The University of Oxford has committed to improving the student experience for undergraduates who study without family support by taking the Stand Alone Pledge.
Recent research has shown that 86% of students rely on parental and familial support during their time at University. However, around 9,000 UK students have no contact or relationship with their families, leaving them financially, materially and emotionally vulnerable during their studies.
Accounts of student life show that estranged students often suffer homelessness over summer and often stay in student accommodation alone over the Christmas holiday period. Such students may be up to three times more likely to drop out of university.
Estranged students are commonly LGBT+ students who were rejected by family after coming out, children of immigrant families who reject practices such as forced marriage or FGM, or children who are distanced after divorce and remarriage. There are also a proportion of estranged students who have been disowned for pursuing education against the wishes of their family or extended family network.
The UK's top two research universities have today joined others in pledging to create additional institutional support for those undergraduates who may be struggling because their families aren’t behind them.
The University will create a bespoke non-repayable bursary of up to £7,200 pa to help estranged undergraduate students meet the costs of living outside of term time. Vacation accommodation will be provided, and where possible students will be offered housing with others who live in Oxford over the holidays. Estranged students will have unlimited access to counselling resources, giving them an additional source of emotional support.
Professor Martin Williams, Pro-Vice-Chancellor for Education at Oxford University, said: 'The University of Oxford is committed to ensuring equality and diversity in its student population. Recent research and awareness raising in the HE sector has led us to recognise that not all students will be studying with the support and approval of their family network.
---+---
◆ DO THIS
Keep writing the article above about Oxford's pledge to support estranged students, starting right after its last sentence.

Extracted records
---+---
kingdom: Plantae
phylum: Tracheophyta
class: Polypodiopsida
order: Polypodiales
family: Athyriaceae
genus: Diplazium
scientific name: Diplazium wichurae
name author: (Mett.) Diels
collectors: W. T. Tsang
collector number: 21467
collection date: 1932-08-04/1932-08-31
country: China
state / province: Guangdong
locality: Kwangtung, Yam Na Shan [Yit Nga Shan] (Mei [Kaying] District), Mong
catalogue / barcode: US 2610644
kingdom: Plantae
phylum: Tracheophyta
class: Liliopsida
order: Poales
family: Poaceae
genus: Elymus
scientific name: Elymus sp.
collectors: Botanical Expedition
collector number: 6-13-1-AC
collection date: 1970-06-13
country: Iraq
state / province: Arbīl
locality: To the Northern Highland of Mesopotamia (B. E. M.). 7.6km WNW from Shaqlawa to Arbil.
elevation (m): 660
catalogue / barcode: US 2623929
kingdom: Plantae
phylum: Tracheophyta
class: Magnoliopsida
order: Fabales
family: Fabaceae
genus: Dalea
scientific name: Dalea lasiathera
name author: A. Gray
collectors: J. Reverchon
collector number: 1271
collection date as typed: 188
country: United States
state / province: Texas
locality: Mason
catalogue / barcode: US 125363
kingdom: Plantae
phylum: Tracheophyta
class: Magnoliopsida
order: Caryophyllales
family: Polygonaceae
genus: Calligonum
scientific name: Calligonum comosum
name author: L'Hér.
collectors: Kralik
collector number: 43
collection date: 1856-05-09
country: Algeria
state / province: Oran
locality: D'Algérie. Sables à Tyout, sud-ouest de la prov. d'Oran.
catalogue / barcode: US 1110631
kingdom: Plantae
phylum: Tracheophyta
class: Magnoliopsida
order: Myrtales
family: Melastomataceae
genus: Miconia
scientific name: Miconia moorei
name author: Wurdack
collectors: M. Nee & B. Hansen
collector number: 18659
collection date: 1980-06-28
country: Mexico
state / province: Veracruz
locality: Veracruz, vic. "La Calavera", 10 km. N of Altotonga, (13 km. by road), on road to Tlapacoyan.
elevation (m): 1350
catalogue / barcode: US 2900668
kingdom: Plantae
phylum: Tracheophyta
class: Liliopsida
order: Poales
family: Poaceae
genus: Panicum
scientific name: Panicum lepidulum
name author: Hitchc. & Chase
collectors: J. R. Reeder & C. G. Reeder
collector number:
---+---
◆ RIGHT ANSWER
'This can lead to significant barriers for students, who lack family capital. As well as improving support and access to it, we will work with Stand Alone to train welfare staff in colleges and others in key roles to understand the issues faced by estranged students, and how we can best support them.'
Becca Bland, Chief Executive of Stand Alone, said: 'Students are often assumed by default to have family support, and there is often an inbuilt structural need for students to fall back on the resources that family may supply, such as housing over the summer period and a place to celebrate Christmas. Recent reports have indicated that the living costs for students are spiralling, and without family behind you, making university work financially is a huge challenge.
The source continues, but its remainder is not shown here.